• **EXERCISE DESCRIPTION**
Render each line of the data below as a JSON list of strings, one string per line, omitting blank lines.

• **Records from a collection**
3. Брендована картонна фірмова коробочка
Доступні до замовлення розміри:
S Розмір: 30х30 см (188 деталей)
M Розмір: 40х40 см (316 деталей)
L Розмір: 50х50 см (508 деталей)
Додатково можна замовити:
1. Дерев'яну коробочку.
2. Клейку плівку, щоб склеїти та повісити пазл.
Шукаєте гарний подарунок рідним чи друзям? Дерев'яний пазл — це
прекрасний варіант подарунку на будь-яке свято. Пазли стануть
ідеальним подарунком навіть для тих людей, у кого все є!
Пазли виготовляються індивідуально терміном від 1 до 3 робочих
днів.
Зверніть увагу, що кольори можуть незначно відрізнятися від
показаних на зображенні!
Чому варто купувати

• **THE COMPLETED TASK**
[
  "3. Брендована картонна фірмова коробочка",
  "Доступні до замовлення розміри:",
  "S Розмір: 30х30 см (188 деталей)",
  "M Розмір: 40х40 см (316 деталей)",
  "L Розмір: 50х50 см (508 деталей)",
  "Додатково можна замовити:",
  "1. Дерев'яну коробочку.",
  "2. Клейку плівку, щоб склеїти та повісити пазл.",
  "Шукаєте гарний подарунок рідним чи друзям? Дерев'яний пазл — це",
  "прекрасний варіант подарунку на будь-яке свято. Пазли стануть",
  "ідеальним подарунком навіть для тих людей, у кого все є!",
  "Пазли виготовляються індивідуально терміном від 1 до 3 робочих",
  "днів.",
  "Зверніть увагу, що кольори можуть незначно відрізнятися від",
  "показаних на зображенні!",
  "Чому варто купувати"
]